# help waw-waw bottle



## pickensbob (Apr 16, 2013)

bottle embossed waw-waw, aqua color, bottom has rd no 421474 and 1693,  any help on date  of bottle,  beleive it was a hot sauce


----------



## pickensbob (Apr 16, 2013)

more pic


----------



## pickensbob (Apr 16, 2013)

1 more


----------



## andy volkerts (Apr 16, 2013)

There is a member here known as botlguy, send him a private message, he knows Wa Wa bottles fact is he collects em...........


----------



## botlguy (Apr 16, 2013)

Thank you Bob and thank you Andy. I did get an email from Bob and we are negotiating. I do have a collection of WAW-WAW bottles and am ALWAYS looking for more. 

 These WAW-WAW bottles come in 3 sizes, yours being the smallest. Variants of them have been found all over the US, Great Britain and Australia. They were in use from the 1880s to 1920s. They did contain a sort of Pepper Sauce as I have 2 labeled and 2 partial labeled examples. I even found an ad in a hard bound receipe book and a few kind souls on these forums have added to my knowledge through online research. (Thank you again) 

 There is actually a 4th size but it is extremely rare, I have only one example, and I do not know what it contained, I suspect something like mustard. It is a screw top, ABM, wide mouth jar.

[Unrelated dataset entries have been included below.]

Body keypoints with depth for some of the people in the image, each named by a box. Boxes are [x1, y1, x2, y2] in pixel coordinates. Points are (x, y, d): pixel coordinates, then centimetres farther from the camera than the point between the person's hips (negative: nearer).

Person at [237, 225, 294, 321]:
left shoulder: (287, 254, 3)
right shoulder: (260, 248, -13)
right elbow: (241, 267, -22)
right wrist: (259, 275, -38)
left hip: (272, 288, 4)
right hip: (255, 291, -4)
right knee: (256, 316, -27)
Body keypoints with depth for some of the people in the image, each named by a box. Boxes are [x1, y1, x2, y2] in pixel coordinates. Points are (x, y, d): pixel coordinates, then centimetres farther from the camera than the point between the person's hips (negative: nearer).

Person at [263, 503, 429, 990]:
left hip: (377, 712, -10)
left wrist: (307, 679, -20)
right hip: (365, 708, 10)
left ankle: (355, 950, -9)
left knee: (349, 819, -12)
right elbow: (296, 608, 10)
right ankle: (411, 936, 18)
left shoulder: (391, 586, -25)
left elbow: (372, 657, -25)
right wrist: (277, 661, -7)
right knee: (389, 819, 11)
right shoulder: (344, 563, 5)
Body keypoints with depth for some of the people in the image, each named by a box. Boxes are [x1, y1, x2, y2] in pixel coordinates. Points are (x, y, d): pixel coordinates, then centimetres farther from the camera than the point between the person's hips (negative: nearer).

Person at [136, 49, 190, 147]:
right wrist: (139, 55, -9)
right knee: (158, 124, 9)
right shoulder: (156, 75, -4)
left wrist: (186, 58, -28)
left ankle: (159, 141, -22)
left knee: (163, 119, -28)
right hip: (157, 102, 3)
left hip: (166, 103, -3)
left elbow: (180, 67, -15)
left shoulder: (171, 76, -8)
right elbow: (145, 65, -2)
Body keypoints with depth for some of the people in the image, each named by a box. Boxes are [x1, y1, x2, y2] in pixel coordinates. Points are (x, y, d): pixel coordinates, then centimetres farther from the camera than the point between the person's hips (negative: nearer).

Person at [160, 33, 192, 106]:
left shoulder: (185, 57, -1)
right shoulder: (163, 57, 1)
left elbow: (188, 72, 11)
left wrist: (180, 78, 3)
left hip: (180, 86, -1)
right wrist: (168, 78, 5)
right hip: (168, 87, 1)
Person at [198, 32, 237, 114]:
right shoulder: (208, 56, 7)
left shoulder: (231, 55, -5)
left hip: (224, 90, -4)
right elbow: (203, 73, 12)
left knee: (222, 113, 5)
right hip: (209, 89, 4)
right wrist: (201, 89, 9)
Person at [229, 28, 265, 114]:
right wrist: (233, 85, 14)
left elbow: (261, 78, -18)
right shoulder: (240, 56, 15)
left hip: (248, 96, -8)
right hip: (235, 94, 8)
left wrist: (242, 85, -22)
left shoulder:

 Anyway, it's a neat bottle, not worth a great deal due to lack of general interest because there are few variants and lack of color. Thanks for sharing it and giving me an opportunity to share my information about it.


----------



## botlguy (Apr 16, 2013)

WAW-WAW window display


----------



## pickensbob (Apr 18, 2013)

u weren't kidding  about haveing a few of the waw-waw- bottles.  nice collection,  ur's is on the way maybe sat.


----------



## GACDIG (Apr 18, 2013)

Good stuff.......................[]  Thanks for the info.


----------



## cowseatmaize (Apr 18, 2013)

It looks like you added a few more Jim. Very nice!
Memory Lane.


----------



## Conch times (Apr 18, 2013)

Very cool display Mr. Jim!!!


----------



## idigjars (Apr 19, 2013)

Nice display thank you for sharing with us.  Paul


----------



## cowseatmaize (Apr 20, 2013)

Did I or anyone say 1903 yet?


----------



## madman (Apr 20, 2013)

> ORIGINAL:  botlguy
> 
> WAW-WAW window display


very freakin cool thanks for sharing!


----------